— Андрюха, — голос того же матросика у трапа, — ты там не охмуряй индианок…
Черт побери, совсем развольничался — молодой!
Да вот они и сами — гости наши. Четыре женщины в сари, три из них обвешаны голозадыми ребятишками-детишками, два моложавых индуса в цветастых рубахах на выпуск. И Андрей среди них — всем свои чернобровым и черноусым обличьем вполне сходит за индуса. Но куда денешь говорок — мягкий славянский басок с украинскими, чуть заметными, интонациями…
Ах, как расстилается он перед одной, не обвешанной детишками, статной, хоть и чуток полноватой, но без излишеств, красивой индианкой!
— Андрей, как успехи? — кричу я парню.
— А вот выяснил: из дальней деревни приехали, чтоб посмотреть русский пароход.
— Ишь ты! Всё так и понял?
Гости вежливо топчутся возле Андрюхи, застенчиво улыбаются. Ох уж эти вечные индийские улыбки! Затем неловко оступаясь в своих легких сандалиях, взбираются крутым трапом ко мне. Что ж! Как-то и мне надо проявить себя, оказать внимание гостям.
— Попробуйте вдарить! — подаю кий индусу, — А ну, попробуйте!
Как мотыгу, как топорище, берет он кий и под вежливые улыбки спутников делает неумелый удар.
— О’кей! Ничего! О’кей!
Андрюха глазами так прямо и источает мед на красавицу индианку, и робость, черт побери, в нем откуда-то взялась, и движения плавные, замедленные… Эх, Андрюха!
И она — я вижу! — понимает, ах, все понимает: взгляд этого русского нечто большее, чем любование её красотой, — томление, внезапно возникший любовный трепет и — несбыточность, тщета, сожаление…
Да и сам я — в каком-то облаке очарования!

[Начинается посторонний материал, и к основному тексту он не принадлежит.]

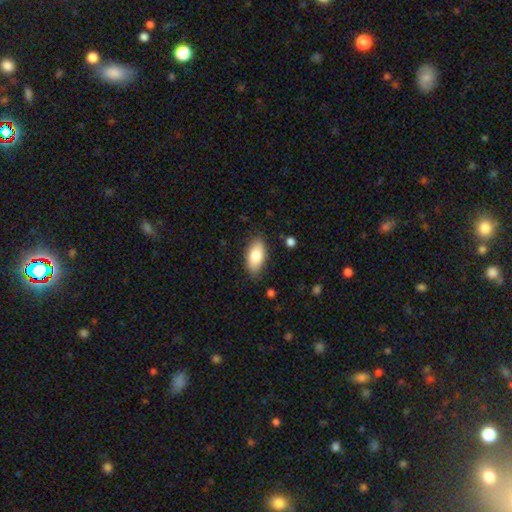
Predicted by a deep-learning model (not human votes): Smooth or featured? smooth (82%)
How rounded? in between (92%)
Merging? none (84%)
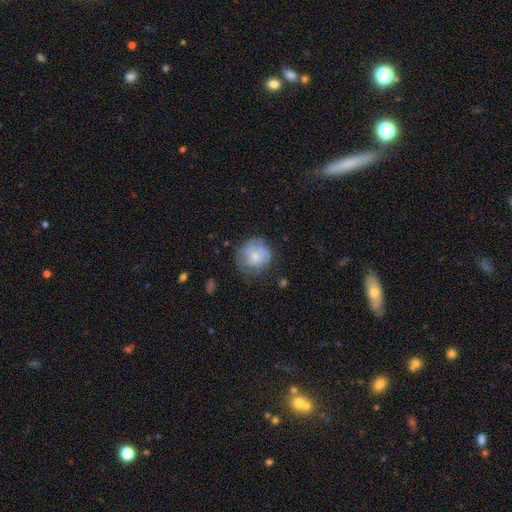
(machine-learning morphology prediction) Overall: smooth (55%; featured or disk 37%). How rounded: round (88%). Merging: none (64%).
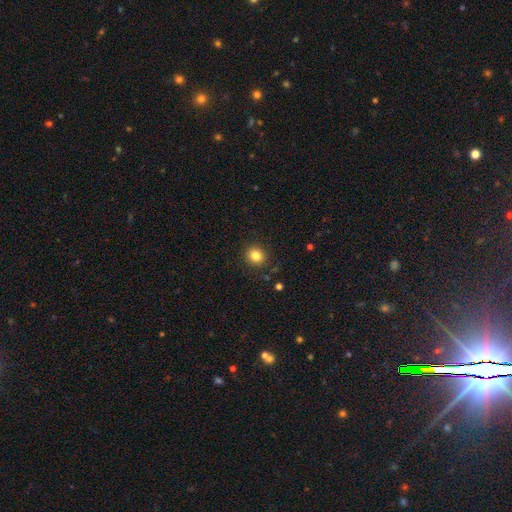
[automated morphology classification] Q: Smooth or featured?
A: smooth (83%); runner-up: star or artifact (11%)
Q: How rounded?
A: round (85%); runner-up: in between (14%)
Q: Merging?
A: none (90%); runner-up: minor disturbance (7%)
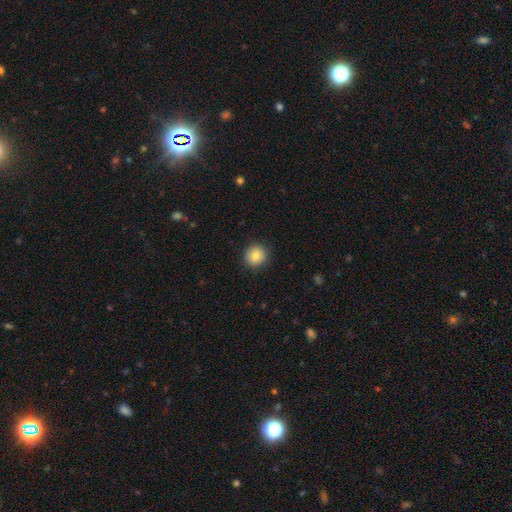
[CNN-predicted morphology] type=smooth (83%); roundness=round (91%); merging=none (90%).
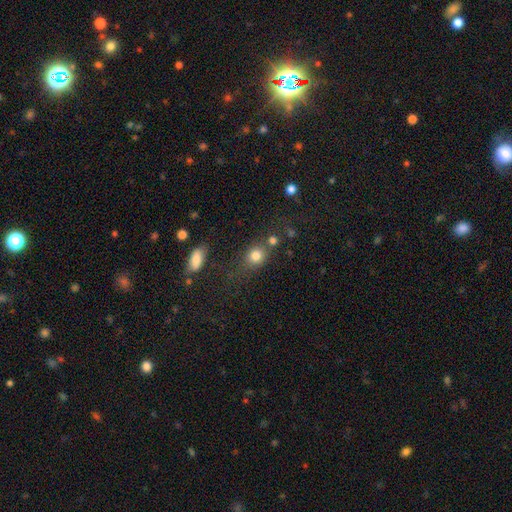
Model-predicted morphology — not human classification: Smooth or featured? smooth (80%)
How rounded? round (65%)
Merging? none (60%)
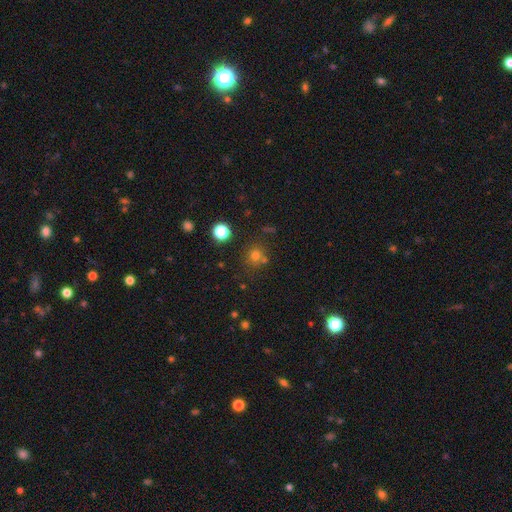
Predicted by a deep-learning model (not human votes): Morphology: type=smooth (71%); roundness=round (88%); merging=none (71%).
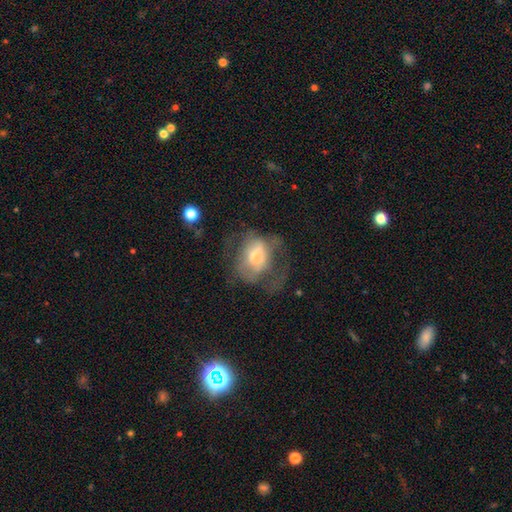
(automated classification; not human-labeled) The model was most divided on "smooth or featured": featured or disk: 48%, smooth: 42%, star or artifact: 10%. Remaining: merging — major disturbance (44%).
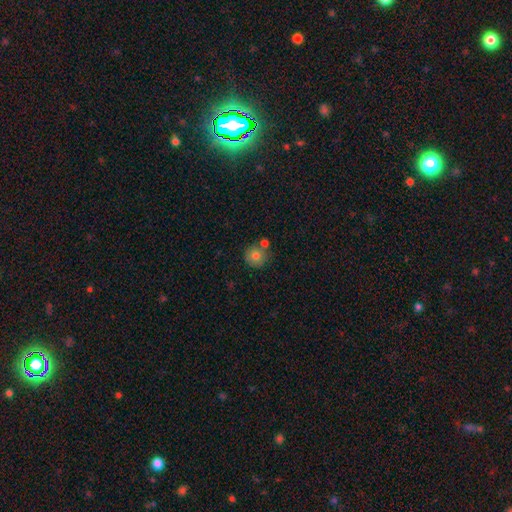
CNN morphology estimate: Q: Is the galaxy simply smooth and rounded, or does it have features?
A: smooth — 79%.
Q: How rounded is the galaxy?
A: round — 92%.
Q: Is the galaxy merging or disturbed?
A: none — 67%.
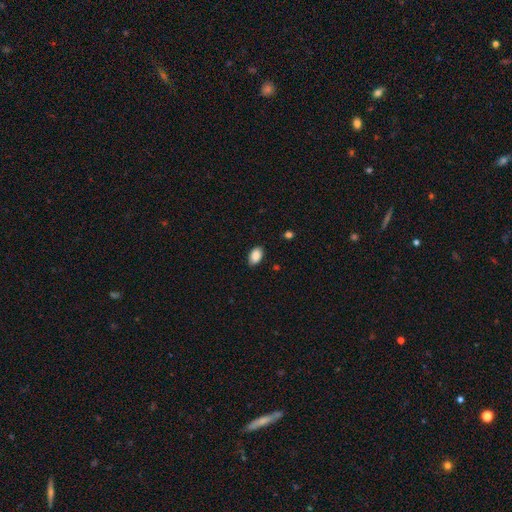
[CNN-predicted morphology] This is clearly a smooth galaxy (89%). How rounded: clearly in between (91%). Merging: clearly none (85%).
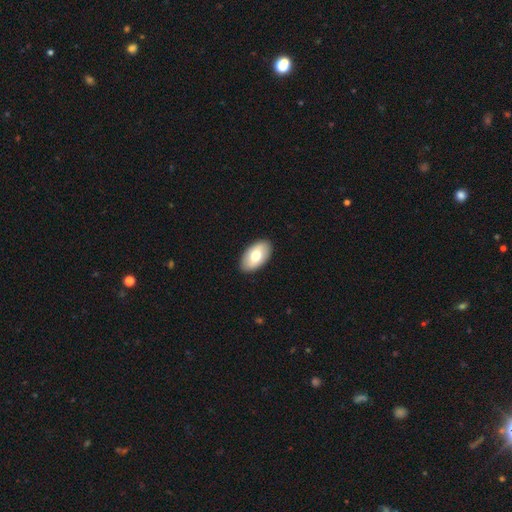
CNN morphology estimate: smooth 72%, featured or disk 23%, star or artifact 5%. Down the decision tree: how rounded — in between (95%); merging — none (90%).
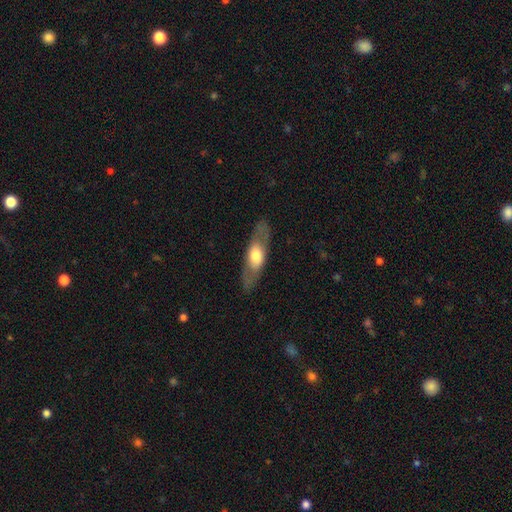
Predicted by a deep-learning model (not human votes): Smooth or featured?
  - featured or disk: 48% *
  - smooth: 46%
  - star or artifact: 5%
Merging?
  - none: 82% *
  - minor disturbance: 12%
  - major disturbance: 5%
  - merger: 1%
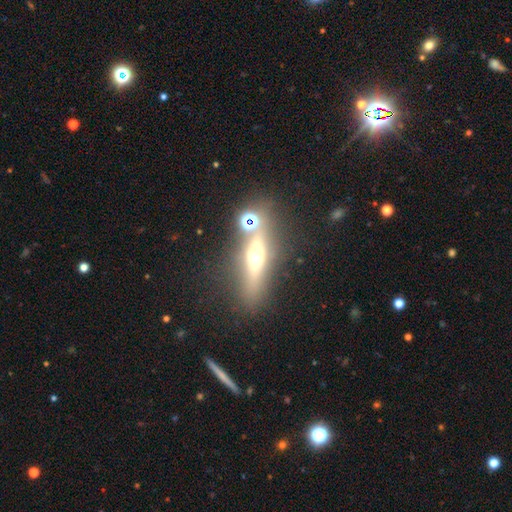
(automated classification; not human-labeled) smooth-or-featured: featured or disk: 54% | smooth: 29% | star or artifact: 17%
  disk-edge-on: yes: 85% | no: 15%
  merging: none: 77% | minor disturbance: 10% | merger: 9% | major disturbance: 5%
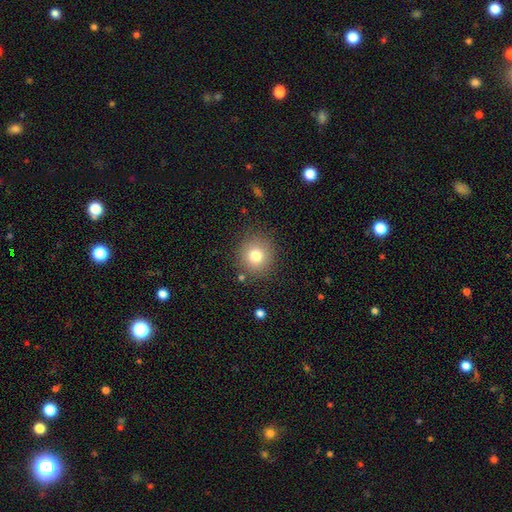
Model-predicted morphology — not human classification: A smooth galaxy with no disk features (78%) that is round (91%).

Vote fractions:
- Smooth or featured? smooth: 78% / star or artifact: 12% / featured or disk: 10%
- How rounded? round: 91% / in between: 8% / cigar-shaped: 1%
- Merging? none: 86% / minor disturbance: 9% / major disturbance: 3% / merger: 2%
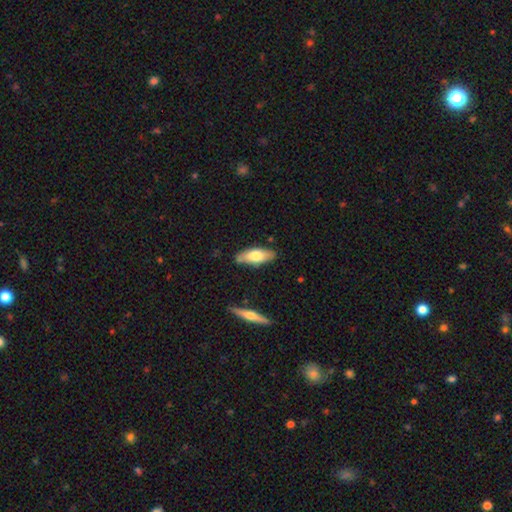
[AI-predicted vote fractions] smooth_or_featured: smooth (p=0.65) [alt: featured or disk p=0.29]
how_rounded: in between (p=0.70) [alt: cigar-shaped p=0.28]
merging: none (p=0.82) [alt: minor disturbance p=0.13]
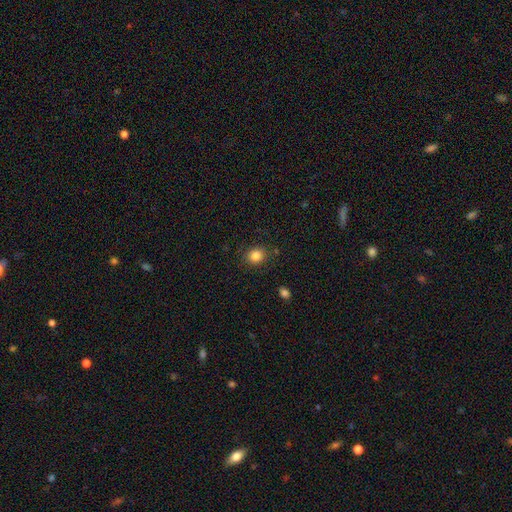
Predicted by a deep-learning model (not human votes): Morphology: type=smooth (84%); roundness=round (71%); merging=none (84%).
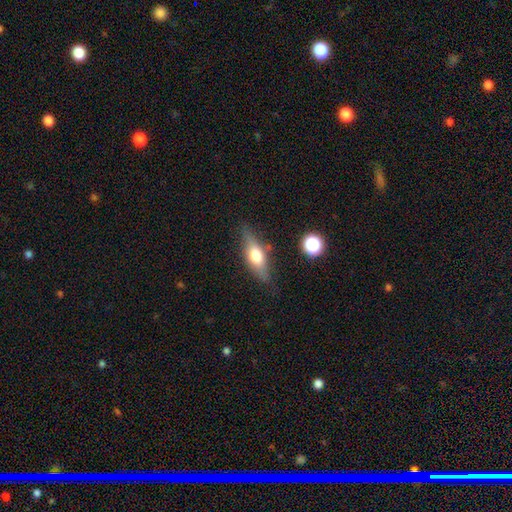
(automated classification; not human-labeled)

И она, ободренная столь явным, пусть робким| поклонением, веселей и смелей посматривает на нас обоих. Да, и мой восхищенный взгляд замечен, — и отмечен этой здоровой — кровь с молоком — деревенской красавицей.
— Васильич, сфотографируй нас всех вместе! протягивает мне Андрей свой «Зенит».
И потом, на фотографии, будет веселый и гордый взор женщины, её глаза (по глубоким и жарким зрачкам которых навожу я резкость объектива), а рядом — глаза Андрея и что-то в них такое; запечатлится и увековечится сейчас, чему, наверное, сам Андрей будет дивиться через много лет, глядя на снимок, и вспоминать с душевным трепетом, одному ему ведомым.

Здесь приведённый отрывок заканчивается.